Contenu de la formation : Le comité de pilotage doit établir le programme (thèmes, intervenants, cahiers d’acteurs,…) par consensus afin que soient exposés/discutés aussi bien les principaux savoirs consensuels que les aspects controversés en éclairant sur les raisons de ces controverses.
Ne pas faire : fuir le contradictoire en recherchant une formation “neutre”.

Désignation de l’animateur : il doit être un professionnel de l’animation, n’ayant aucun lien avec le sujet traité, recruté par le seul comité de pilotage, indépendant du commanditaire et de l’éventuel prestataire de services organisant les aspects matériels de la CdC.
Ne pas faire : accepter l’animateur apporté par un acteur de la procédure.

Déroulement de la formation : au moins 2 WE (séparés par plusieurs semaines) dont le premier est pédagogique (initiation) et le second fait intervenir des experts d’avis variés.
Ne pas faire : formation accélérée ou incomplète.

Débat final en public : les citoyens doivent choisir eux-mêmes les personnalités et porteurs d’intérêts à interroger.
Ne pas faire : imposer aux citoyens l’ensemble des experts

Rigueur procédurale : neutralité absolue de l’animateur ; anonymat des citoyens ; éviter absolument tout contact non programmé entre les formateurs et porteurs d’intérêts et le panel de citoyens ; rédaction de l’avis par les citoyens eux-mêmes.
Ne pas faire : toute influence sur le panel de citoyens qui ne soit pas prévue par le programme de formation ; accès des formateurs/organisateurs (ou de personnes extérieures) au panel en dehors des moments d’intervention prévus par le protocole.

Privilégier une réception des citoyens du panel qui soit de bonne qualité (hôtel, repas) et la seule indemnisation des frais engagés par les citoyens plutôt que leur rémunération.
Ne pas faire : participer à une CdC doit rester une action citoyenne, pas un complément de revenu.
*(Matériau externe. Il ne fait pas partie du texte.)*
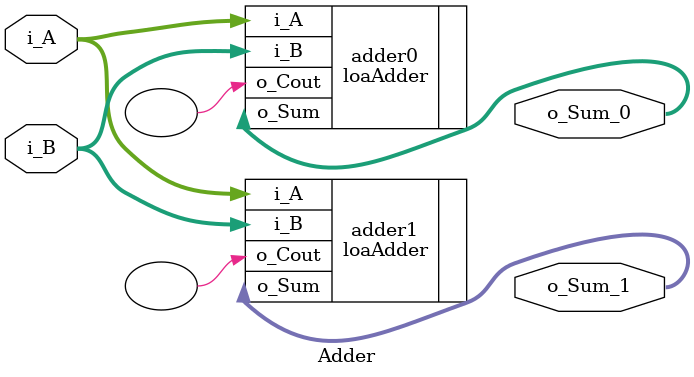
<source format=v>
`timescale 1ns / 1ps


module Adder #(parameter N = 16, K_0=4, K_1=8)
    (input[N-1:0] i_A, 
    input[N-1:0] i_B, 
    output[N-1:0] o_Sum_0, 
    output[N-1:0] o_Sum_1);


    loaAdder #(.N(N), .K(K_0)) adder0 (.i_A(i_A), .i_B(i_B), .o_Sum(o_Sum_0), .o_Cout());
    loaAdder #(.N(N), .K(K_1)) adder1 (.i_A(i_A), .i_B(i_B), .o_Sum(o_Sum_1), .o_Cout());
    
    
endmodule

</source>
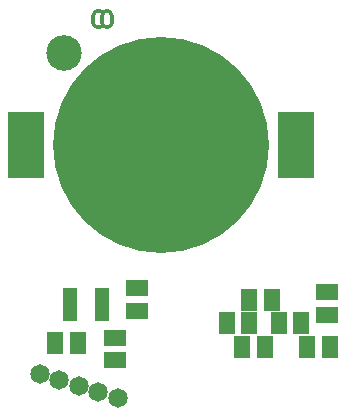
<source format=gbs>
G04 (created by PCBNEW-RS274X (2012-01-19 BZR 3256)-stable) date 8/30/2012 9:43:42 AM*
G01*
G70*
G90*
%MOIN*%
G04 Gerber Fmt 3.4, Leading zero omitted, Abs format*
%FSLAX34Y34*%
G04 APERTURE LIST*
%ADD10C,0.006000*%
%ADD11C,0.012000*%
%ADD12R,0.051500X0.035700*%
%ADD13R,0.075000X0.055000*%
%ADD14R,0.055000X0.075000*%
%ADD15R,0.120000X0.220000*%
%ADD16C,0.720000*%
%ADD17C,0.065000*%
%ADD18C,0.118400*%
G04 APERTURE END LIST*
G54D10*
G54D11*
X32596Y-30285D02*
X32538Y-30247D01*
X32510Y-30209D01*
X32481Y-30132D01*
X32481Y-29904D01*
X32510Y-29828D01*
X32538Y-29790D01*
X32596Y-29751D01*
X32681Y-29751D01*
X32738Y-29790D01*
X32767Y-29828D01*
X32796Y-29904D01*
X32796Y-30132D01*
X32767Y-30209D01*
X32738Y-30247D01*
X32681Y-30285D01*
X32596Y-30285D01*
X32466Y-30247D02*
X32409Y-30285D01*
X32295Y-30285D01*
X32237Y-30247D01*
X32209Y-30209D01*
X32180Y-30132D01*
X32180Y-29904D01*
X32209Y-29828D01*
X32237Y-29790D01*
X32295Y-29751D01*
X32409Y-29751D01*
X32466Y-29790D01*
G54D12*
X31400Y-39900D03*
X31400Y-39644D03*
X31400Y-39388D03*
X31400Y-39132D03*
X32463Y-39132D03*
X32463Y-39388D03*
X32463Y-39644D03*
X32463Y-39900D03*
G54D13*
X32900Y-41375D03*
X32900Y-40625D03*
X33650Y-39725D03*
X33650Y-38975D03*
G54D14*
X31675Y-40800D03*
X30925Y-40800D03*
G54D13*
X39961Y-39863D03*
X39961Y-39113D03*
G54D14*
X39310Y-40945D03*
X40060Y-40945D03*
X38131Y-39370D03*
X37381Y-39370D03*
X38365Y-40157D03*
X39115Y-40157D03*
X36633Y-40157D03*
X37383Y-40157D03*
X37145Y-40945D03*
X37895Y-40945D03*
G54D15*
X29950Y-34200D03*
X38950Y-34200D03*
G54D16*
X34450Y-34200D03*
G54D17*
X31050Y-42050D03*
X31700Y-42250D03*
X33000Y-42650D03*
X32350Y-42450D03*
X30400Y-41850D03*
G54D18*
X31200Y-31150D03*
M02*

</source>
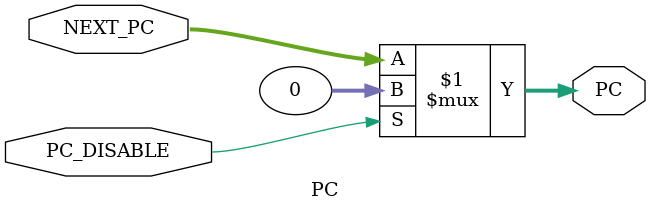
<source format=v>
`timescale 1ns / 1ps
module PC(
    input PC_DISABLE,
    input [31:0] NEXT_PC,
    output [31:0] PC
    );
    
    assign PC = PC_DISABLE ? 0 : NEXT_PC;
    
endmodule

</source>
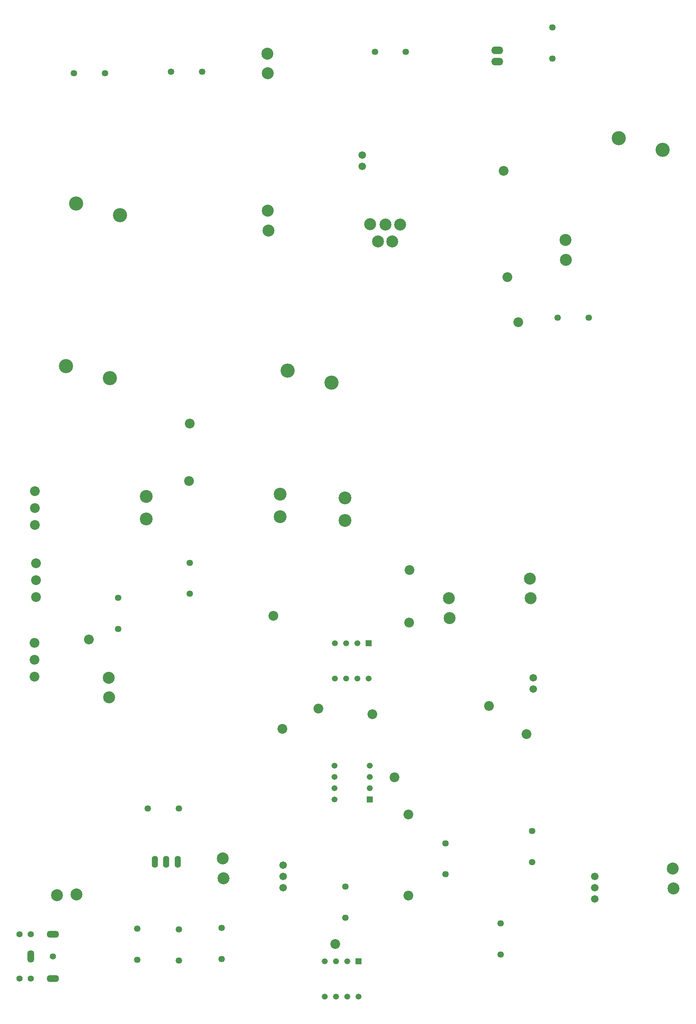
<source format=gts>
G04*
G04 #@! TF.GenerationSoftware,Altium Limited,Altium Designer,25.4.2 (15)*
G04*
G04 Layer_Color=8388736*
%FSLAX44Y44*%
%MOMM*%
G71*
G04*
G04 #@! TF.SameCoordinates,B37D86E9-8EB0-469F-8F7F-38126ABF2200*
G04*
G04*
G04 #@! TF.FilePolarity,Negative*
G04*
G01*
G75*
%ADD16C,2.2032*%
%ADD17O,2.7032X1.7032*%
%ADD18C,3.2032*%
%ADD19C,1.7032*%
%ADD20O,1.4032X2.7032*%
%ADD21C,2.7032*%
%ADD22C,1.4612*%
%ADD23O,1.5112X2.8192*%
%ADD24O,2.8192X1.5112*%
%ADD25C,1.4032*%
%ADD26C,1.3332*%
%ADD27R,1.3332X1.3332*%
%ADD28R,1.3332X1.3332*%
%ADD29C,2.9032*%
D16*
X193040Y1187650D02*
D03*
Y1225650D02*
D03*
Y1263650D02*
D03*
X191770Y845920D02*
D03*
Y883920D02*
D03*
Y921920D02*
D03*
X195580Y1024990D02*
D03*
Y1062990D02*
D03*
Y1100990D02*
D03*
X955040Y760730D02*
D03*
X731520Y982980D02*
D03*
X542290Y1416050D02*
D03*
X541020Y1286510D02*
D03*
X833120Y773430D02*
D03*
X751840Y727710D02*
D03*
X871220Y242570D02*
D03*
X1036320Y351790D02*
D03*
X1004570Y618490D02*
D03*
X1036320Y534670D02*
D03*
X1250950Y1986280D02*
D03*
X1037590Y967740D02*
D03*
X1038860Y1085850D02*
D03*
X1283970Y1644650D02*
D03*
X1259840Y1746250D02*
D03*
X1303020Y716280D02*
D03*
X1217930Y779780D02*
D03*
X314960Y929640D02*
D03*
D17*
X1236980Y2258060D02*
D03*
Y2232660D02*
D03*
D18*
X862330Y1508760D02*
D03*
X763270Y1535430D02*
D03*
X262890Y1545590D02*
D03*
X361950Y1518920D02*
D03*
X1511300Y2059940D02*
D03*
X1610360Y2033270D02*
D03*
X285750Y1912620D02*
D03*
X384810Y1885950D02*
D03*
D19*
X1456690Y344170D02*
D03*
Y369570D02*
D03*
Y394970D02*
D03*
X753110Y369570D02*
D03*
Y394970D02*
D03*
Y420370D02*
D03*
X932180Y1996440D02*
D03*
Y2021840D02*
D03*
X1318260Y817880D02*
D03*
Y843280D02*
D03*
D20*
X515620Y427990D02*
D03*
X489484Y427886D02*
D03*
X464345Y428354D02*
D03*
D21*
X967534Y1826591D02*
D03*
X1000109Y1827141D02*
D03*
X949633Y1865660D02*
D03*
X984606Y1865136D02*
D03*
X1017417Y1865132D02*
D03*
X242570Y353060D02*
D03*
X287020Y354330D02*
D03*
X617220Y435610D02*
D03*
X618490Y391160D02*
D03*
X1633220Y412750D02*
D03*
X1634490Y368300D02*
D03*
X359410Y843280D02*
D03*
X360680Y798830D02*
D03*
X1127760Y1022350D02*
D03*
X1129030Y977900D02*
D03*
X1391920Y1785620D02*
D03*
X1390650Y1830070D02*
D03*
X720090Y1851660D02*
D03*
X718820Y1896110D02*
D03*
X1310640Y1066800D02*
D03*
X1311910Y1022350D02*
D03*
X717550Y2250440D02*
D03*
X718820Y2205990D02*
D03*
D22*
X448160Y548640D02*
D03*
X518160D02*
D03*
X424180Y277570D02*
D03*
Y207570D02*
D03*
X518160Y275740D02*
D03*
Y205740D02*
D03*
X614680Y278840D02*
D03*
Y208840D02*
D03*
X1315720Y497280D02*
D03*
Y427280D02*
D03*
X1120140Y469900D02*
D03*
Y399900D02*
D03*
X1244600Y219000D02*
D03*
Y289000D02*
D03*
X894080Y372260D02*
D03*
Y302260D02*
D03*
X542290Y1102510D02*
D03*
Y1032510D02*
D03*
X381000Y953060D02*
D03*
Y1023060D02*
D03*
X1443430Y1654810D02*
D03*
X1373430D02*
D03*
X1361440Y2239570D02*
D03*
Y2309570D02*
D03*
X281230Y2205990D02*
D03*
X351230D02*
D03*
X570230Y2209800D02*
D03*
X500230D02*
D03*
X1030680Y2254250D02*
D03*
X960680D02*
D03*
D23*
X183680Y214630D02*
D03*
D24*
X233680Y164630D02*
D03*
Y264630D02*
D03*
D25*
X158680D02*
D03*
X183680D02*
D03*
X233680Y214630D02*
D03*
X158680Y164630D02*
D03*
X183680D02*
D03*
D26*
X869620Y568960D02*
D03*
Y594360D02*
D03*
Y619760D02*
D03*
Y645160D02*
D03*
X949020D02*
D03*
Y619760D02*
D03*
Y594360D02*
D03*
X923290Y124130D02*
D03*
X897890D02*
D03*
X872490D02*
D03*
X847090D02*
D03*
Y203530D02*
D03*
X872490D02*
D03*
X897890D02*
D03*
X946150Y841350D02*
D03*
X920750D02*
D03*
X895350D02*
D03*
X869950D02*
D03*
Y920750D02*
D03*
X895350D02*
D03*
X920750D02*
D03*
D27*
X949020Y568960D02*
D03*
D28*
X923290Y203530D02*
D03*
X946150Y920750D02*
D03*
D29*
X892810Y1248410D02*
D03*
Y1197610D02*
D03*
X746760Y1206500D02*
D03*
Y1257300D02*
D03*
X444500Y1201420D02*
D03*
Y1252220D02*
D03*
M02*

</source>
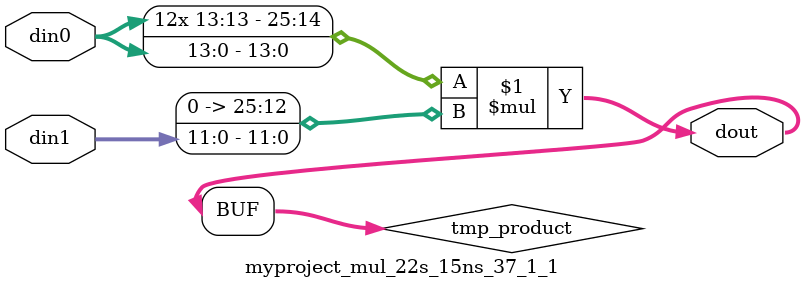
<source format=v>

`timescale 1 ns / 1 ps

  module myproject_mul_22s_15ns_37_1_1(din0, din1, dout);
parameter ID = 1;
parameter NUM_STAGE = 0;
parameter din0_WIDTH = 14;
parameter din1_WIDTH = 12;
parameter dout_WIDTH = 26;

input [din0_WIDTH - 1 : 0] din0; 
input [din1_WIDTH - 1 : 0] din1; 
output [dout_WIDTH - 1 : 0] dout;

wire signed [dout_WIDTH - 1 : 0] tmp_product;












assign tmp_product = $signed(din0) * $signed({1'b0, din1});









assign dout = tmp_product;







endmodule

</source>
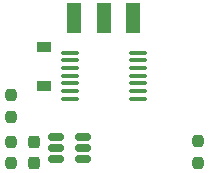
<source format=gbr>
%TF.GenerationSoftware,KiCad,Pcbnew,(6.0.0)*%
%TF.CreationDate,2022-01-30T23:08:43+01:00*%
%TF.ProjectId,TINYPLAY_PCB,54494e59-504c-4415-995f-5043422e6b69,rev?*%
%TF.SameCoordinates,Original*%
%TF.FileFunction,Paste,Top*%
%TF.FilePolarity,Positive*%
%FSLAX46Y46*%
G04 Gerber Fmt 4.6, Leading zero omitted, Abs format (unit mm)*
G04 Created by KiCad (PCBNEW (6.0.0)) date 2022-01-30 23:08:43*
%MOMM*%
%LPD*%
G01*
G04 APERTURE LIST*
G04 Aperture macros list*
%AMRoundRect*
0 Rectangle with rounded corners*
0 $1 Rounding radius*
0 $2 $3 $4 $5 $6 $7 $8 $9 X,Y pos of 4 corners*
0 Add a 4 corners polygon primitive as box body*
4,1,4,$2,$3,$4,$5,$6,$7,$8,$9,$2,$3,0*
0 Add four circle primitives for the rounded corners*
1,1,$1+$1,$2,$3*
1,1,$1+$1,$4,$5*
1,1,$1+$1,$6,$7*
1,1,$1+$1,$8,$9*
0 Add four rect primitives between the rounded corners*
20,1,$1+$1,$2,$3,$4,$5,0*
20,1,$1+$1,$4,$5,$6,$7,0*
20,1,$1+$1,$6,$7,$8,$9,0*
20,1,$1+$1,$8,$9,$2,$3,0*%
G04 Aperture macros list end*
%ADD10RoundRect,0.237500X-0.237500X0.250000X-0.237500X-0.250000X0.237500X-0.250000X0.237500X0.250000X0*%
%ADD11RoundRect,0.150000X0.512500X0.150000X-0.512500X0.150000X-0.512500X-0.150000X0.512500X-0.150000X0*%
%ADD12RoundRect,0.237500X0.237500X-0.250000X0.237500X0.250000X-0.237500X0.250000X-0.237500X-0.250000X0*%
%ADD13RoundRect,0.100000X-0.637500X-0.100000X0.637500X-0.100000X0.637500X0.100000X-0.637500X0.100000X0*%
%ADD14RoundRect,0.237500X0.237500X-0.300000X0.237500X0.300000X-0.237500X0.300000X-0.237500X-0.300000X0*%
%ADD15R,1.250000X2.500000*%
%ADD16R,1.200000X0.900000*%
G04 APERTURE END LIST*
D10*
%TO.C,R2*%
X81300000Y-44587500D03*
X81300000Y-46412500D03*
%TD*%
D11*
%TO.C,U1*%
X87437500Y-46100000D03*
X87437500Y-45150000D03*
X87437500Y-44200000D03*
X85162500Y-44200000D03*
X85162500Y-45150000D03*
X85162500Y-46100000D03*
%TD*%
D12*
%TO.C,R3*%
X81300000Y-42512500D03*
X81300000Y-40687500D03*
%TD*%
D13*
%TO.C,U2*%
X86337500Y-37050000D03*
X86337500Y-37700000D03*
X86337500Y-38350000D03*
X86337500Y-39000000D03*
X86337500Y-39650000D03*
X86337500Y-40300000D03*
X86337500Y-40950000D03*
X92062500Y-40950000D03*
X92062500Y-40300000D03*
X92062500Y-39650000D03*
X92062500Y-39000000D03*
X92062500Y-38350000D03*
X92062500Y-37700000D03*
X92062500Y-37050000D03*
%TD*%
D14*
%TO.C,C2*%
X83250000Y-46362500D03*
X83250000Y-44637500D03*
%TD*%
D10*
%TO.C,R1*%
X97200000Y-44537500D03*
X97200000Y-46362500D03*
%TD*%
D15*
%TO.C,SW1*%
X91700000Y-34150000D03*
X89200000Y-34150000D03*
X86700000Y-34150000D03*
%TD*%
D16*
%TO.C,D1*%
X84100000Y-36550000D03*
X84100000Y-39850000D03*
%TD*%
M02*

</source>
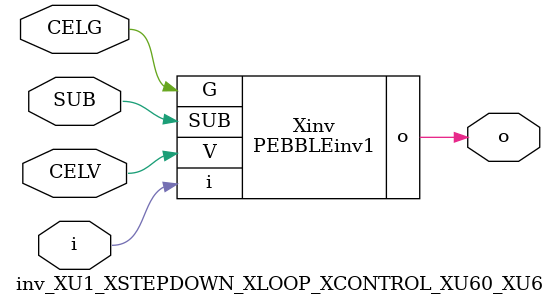
<source format=v>



module PEBBLEinv1 ( o, G, SUB, V, i );

  input V;
  input i;
  input G;
  output o;
  input SUB;
endmodule

//Celera Confidential Do Not Copy inv_XU1_XSTEPDOWN_XLOOP_XCONTROL_XU60_XU6
//Celera Confidential Symbol Generator
//5V Inverter
module inv_XU1_XSTEPDOWN_XLOOP_XCONTROL_XU60_XU6 (CELV,CELG,i,o,SUB);
input CELV;
input CELG;
input i;
input SUB;
output o;

//Celera Confidential Do Not Copy inv
PEBBLEinv1 Xinv(
.V (CELV),
.i (i),
.o (o),
.SUB (SUB),
.G (CELG)
);
//,diesize,PEBBLEinv1

//Celera Confidential Do Not Copy Module End
//Celera Schematic Generator
endmodule

</source>
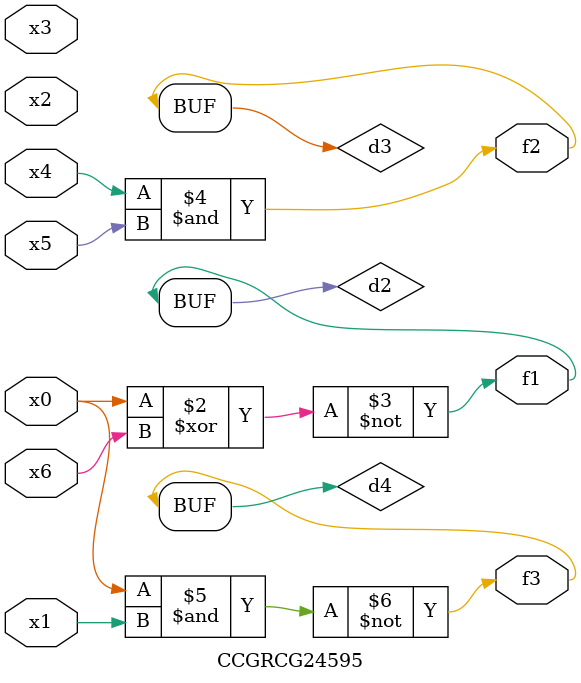
<source format=v>
module CCGRCG24595(
	input x0, x1, x2, x3, x4, x5, x6,
	output f1, f2, f3
);

	wire d1, d2, d3, d4;

	nor (d1, x0);
	xnor (d2, x0, x6);
	and (d3, x4, x5);
	nand (d4, x0, x1);
	assign f1 = d2;
	assign f2 = d3;
	assign f3 = d4;
endmodule

</source>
A toutes les étapes, la transparence est requise grâce à la vidéo du processus et à la publication de la procédure ; une évaluation indépendante de l’ensemble doit être réalisée a posteriori. Le public, et particulièrement les citoyens du panel, doivent être avertis de toutes les suites données à l’avis Ne pas faire : dissimuler certains points de la procédure (composition du comité de pilotage, programme de formation,etc) ; refermer la fenêtre une fois la CdC terminée, y compris sur les suites politiques données aux avis.